When my mother lived in this realm of the world, every Easter she would boil some eggs for us, along with slices of onions. The eggs were dyed a reddish color. That’s how she’d been taught in her native Russia.
Back in Soviet times, my mom and I considered ourselves atheists, but she would always find out what day Easter would be on and would dye eggs then. As kids we would say “Christ resurrected!” though we barely had any idea about who this Christ guy was, not to mention a resurrection.
Certainly things changed a lot later on.
A great Iranian friend of mine explained to me that in her country they also dyed eggs, but for the Persian New Year, which occurs approximately with the springtime equinox. Christian Easter is celebrated exactly on the Sunday after the first full moon after that same equinox.
It seems that the custom has deep pre-Christian roots among people who at some time called themselves “Aryan” (until a political strongman contaminated that old name with horrible memories of hate). Notwithstanding, the custom was a celebration of spring, the resurrection of life after months of white snow.

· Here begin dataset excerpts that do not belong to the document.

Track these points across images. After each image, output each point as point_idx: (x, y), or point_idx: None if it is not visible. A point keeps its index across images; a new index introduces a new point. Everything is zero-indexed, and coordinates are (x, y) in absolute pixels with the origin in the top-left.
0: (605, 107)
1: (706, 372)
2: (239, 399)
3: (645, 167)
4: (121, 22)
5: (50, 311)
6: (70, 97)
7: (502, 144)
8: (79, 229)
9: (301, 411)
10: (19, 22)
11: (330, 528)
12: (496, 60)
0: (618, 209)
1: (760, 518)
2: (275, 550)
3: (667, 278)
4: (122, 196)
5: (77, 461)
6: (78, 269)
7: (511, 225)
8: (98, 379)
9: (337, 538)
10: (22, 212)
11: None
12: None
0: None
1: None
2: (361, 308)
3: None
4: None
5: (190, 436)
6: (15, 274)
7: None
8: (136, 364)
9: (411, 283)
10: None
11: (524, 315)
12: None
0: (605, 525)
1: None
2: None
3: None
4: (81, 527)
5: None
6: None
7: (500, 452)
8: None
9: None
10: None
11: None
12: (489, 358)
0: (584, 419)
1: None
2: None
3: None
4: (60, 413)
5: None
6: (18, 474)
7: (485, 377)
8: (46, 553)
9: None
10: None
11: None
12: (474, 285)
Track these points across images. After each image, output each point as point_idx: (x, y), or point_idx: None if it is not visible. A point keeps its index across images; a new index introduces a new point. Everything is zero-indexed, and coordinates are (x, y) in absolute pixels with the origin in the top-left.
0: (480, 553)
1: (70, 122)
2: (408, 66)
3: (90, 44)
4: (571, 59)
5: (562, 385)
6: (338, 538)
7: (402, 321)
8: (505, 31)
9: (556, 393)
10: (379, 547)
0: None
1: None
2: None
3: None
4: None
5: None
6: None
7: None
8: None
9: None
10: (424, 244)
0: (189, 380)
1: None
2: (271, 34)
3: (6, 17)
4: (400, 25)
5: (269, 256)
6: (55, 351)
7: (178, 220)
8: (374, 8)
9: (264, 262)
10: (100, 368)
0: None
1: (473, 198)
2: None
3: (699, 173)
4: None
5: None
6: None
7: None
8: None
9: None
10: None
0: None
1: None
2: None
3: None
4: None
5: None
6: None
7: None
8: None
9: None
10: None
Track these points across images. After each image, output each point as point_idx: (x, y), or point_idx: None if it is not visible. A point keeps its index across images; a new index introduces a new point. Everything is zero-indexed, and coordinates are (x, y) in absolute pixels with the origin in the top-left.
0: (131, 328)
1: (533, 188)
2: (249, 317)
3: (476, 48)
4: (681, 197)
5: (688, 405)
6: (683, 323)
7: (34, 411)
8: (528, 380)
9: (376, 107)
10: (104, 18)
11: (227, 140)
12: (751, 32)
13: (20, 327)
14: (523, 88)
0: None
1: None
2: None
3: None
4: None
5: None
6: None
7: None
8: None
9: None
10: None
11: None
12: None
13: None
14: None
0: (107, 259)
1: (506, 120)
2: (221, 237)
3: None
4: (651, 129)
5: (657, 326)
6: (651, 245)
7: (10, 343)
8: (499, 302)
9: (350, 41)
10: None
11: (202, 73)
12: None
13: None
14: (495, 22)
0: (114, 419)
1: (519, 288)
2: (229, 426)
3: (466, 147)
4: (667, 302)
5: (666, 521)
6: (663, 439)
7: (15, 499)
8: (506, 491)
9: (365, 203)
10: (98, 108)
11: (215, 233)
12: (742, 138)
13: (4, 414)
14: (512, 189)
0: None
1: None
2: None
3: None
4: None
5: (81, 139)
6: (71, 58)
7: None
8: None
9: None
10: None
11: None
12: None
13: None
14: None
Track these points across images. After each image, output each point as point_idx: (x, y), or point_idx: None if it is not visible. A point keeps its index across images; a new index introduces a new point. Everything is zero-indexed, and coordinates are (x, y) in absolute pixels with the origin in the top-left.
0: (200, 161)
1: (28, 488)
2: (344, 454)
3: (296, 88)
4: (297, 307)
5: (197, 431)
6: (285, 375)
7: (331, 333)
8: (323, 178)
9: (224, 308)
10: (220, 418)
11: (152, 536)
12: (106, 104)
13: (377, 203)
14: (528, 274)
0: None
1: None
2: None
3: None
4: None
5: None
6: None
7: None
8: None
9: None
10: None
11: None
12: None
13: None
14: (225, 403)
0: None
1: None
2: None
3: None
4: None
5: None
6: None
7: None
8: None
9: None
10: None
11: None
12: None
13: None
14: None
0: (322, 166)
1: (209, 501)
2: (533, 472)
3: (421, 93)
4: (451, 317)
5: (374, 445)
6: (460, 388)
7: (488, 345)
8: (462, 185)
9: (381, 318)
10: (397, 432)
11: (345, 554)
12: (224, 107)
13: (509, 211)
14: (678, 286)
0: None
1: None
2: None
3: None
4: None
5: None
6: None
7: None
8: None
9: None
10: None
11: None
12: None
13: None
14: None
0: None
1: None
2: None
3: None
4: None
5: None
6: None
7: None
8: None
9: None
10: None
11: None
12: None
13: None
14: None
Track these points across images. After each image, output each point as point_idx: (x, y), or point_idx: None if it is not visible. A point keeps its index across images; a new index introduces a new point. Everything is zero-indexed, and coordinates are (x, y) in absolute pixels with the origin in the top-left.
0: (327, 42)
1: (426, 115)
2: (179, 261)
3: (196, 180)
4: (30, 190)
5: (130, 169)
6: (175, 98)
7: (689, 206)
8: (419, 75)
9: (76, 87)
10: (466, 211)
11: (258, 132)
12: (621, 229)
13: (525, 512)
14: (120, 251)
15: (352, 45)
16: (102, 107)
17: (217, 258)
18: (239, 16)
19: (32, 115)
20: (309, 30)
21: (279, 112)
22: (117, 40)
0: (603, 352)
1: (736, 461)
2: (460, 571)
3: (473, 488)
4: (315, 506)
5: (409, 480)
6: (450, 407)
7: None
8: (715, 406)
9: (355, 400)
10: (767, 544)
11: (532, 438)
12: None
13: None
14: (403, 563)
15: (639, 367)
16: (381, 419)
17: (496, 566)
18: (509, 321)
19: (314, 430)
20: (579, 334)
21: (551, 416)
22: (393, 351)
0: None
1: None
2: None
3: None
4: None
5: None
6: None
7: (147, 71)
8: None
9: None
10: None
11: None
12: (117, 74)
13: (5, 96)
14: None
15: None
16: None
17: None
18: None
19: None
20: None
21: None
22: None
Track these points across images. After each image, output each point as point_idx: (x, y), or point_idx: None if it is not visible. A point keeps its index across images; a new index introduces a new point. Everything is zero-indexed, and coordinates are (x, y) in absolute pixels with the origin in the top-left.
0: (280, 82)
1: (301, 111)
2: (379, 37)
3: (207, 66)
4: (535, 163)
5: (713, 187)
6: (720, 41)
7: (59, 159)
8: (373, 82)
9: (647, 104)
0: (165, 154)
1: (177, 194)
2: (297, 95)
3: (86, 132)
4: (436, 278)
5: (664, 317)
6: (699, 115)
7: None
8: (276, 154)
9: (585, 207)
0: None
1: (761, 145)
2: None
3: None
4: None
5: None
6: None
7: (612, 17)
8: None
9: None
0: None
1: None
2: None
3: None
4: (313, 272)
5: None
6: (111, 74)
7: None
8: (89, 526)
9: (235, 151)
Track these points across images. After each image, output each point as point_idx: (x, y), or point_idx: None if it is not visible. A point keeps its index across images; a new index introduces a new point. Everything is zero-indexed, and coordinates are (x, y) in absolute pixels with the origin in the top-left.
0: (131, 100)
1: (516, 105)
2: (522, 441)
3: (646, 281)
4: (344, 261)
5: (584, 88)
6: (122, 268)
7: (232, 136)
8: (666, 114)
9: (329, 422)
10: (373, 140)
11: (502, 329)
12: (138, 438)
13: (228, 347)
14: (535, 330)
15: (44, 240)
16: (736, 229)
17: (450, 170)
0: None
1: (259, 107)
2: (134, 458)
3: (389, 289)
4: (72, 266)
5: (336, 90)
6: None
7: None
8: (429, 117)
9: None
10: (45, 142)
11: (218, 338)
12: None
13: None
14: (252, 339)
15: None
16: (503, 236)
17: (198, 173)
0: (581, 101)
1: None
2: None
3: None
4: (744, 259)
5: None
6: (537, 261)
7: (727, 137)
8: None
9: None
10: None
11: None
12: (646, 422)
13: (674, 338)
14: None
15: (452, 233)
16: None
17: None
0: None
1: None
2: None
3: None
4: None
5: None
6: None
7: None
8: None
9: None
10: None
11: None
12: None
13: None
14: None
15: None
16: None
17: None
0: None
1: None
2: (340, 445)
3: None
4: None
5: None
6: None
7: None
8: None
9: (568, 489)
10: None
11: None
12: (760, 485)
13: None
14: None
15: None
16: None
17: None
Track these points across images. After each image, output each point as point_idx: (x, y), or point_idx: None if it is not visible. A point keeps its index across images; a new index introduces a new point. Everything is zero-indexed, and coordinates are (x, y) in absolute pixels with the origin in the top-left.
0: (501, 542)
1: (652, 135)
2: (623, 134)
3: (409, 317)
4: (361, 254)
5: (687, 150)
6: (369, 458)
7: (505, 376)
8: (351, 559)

Minutes before the Sunday midnight of resurrection, I started boiling four eggs – one for each member of our family (including my mother, who too will be resurrected someday). I tossed in lots of onions.
Three of the eggs quickly became covered with an even reddish color. One, however, maintained its whiteness, unaffected, like the color that snow gives to nature in some distant country while life sleeps through its winter dream.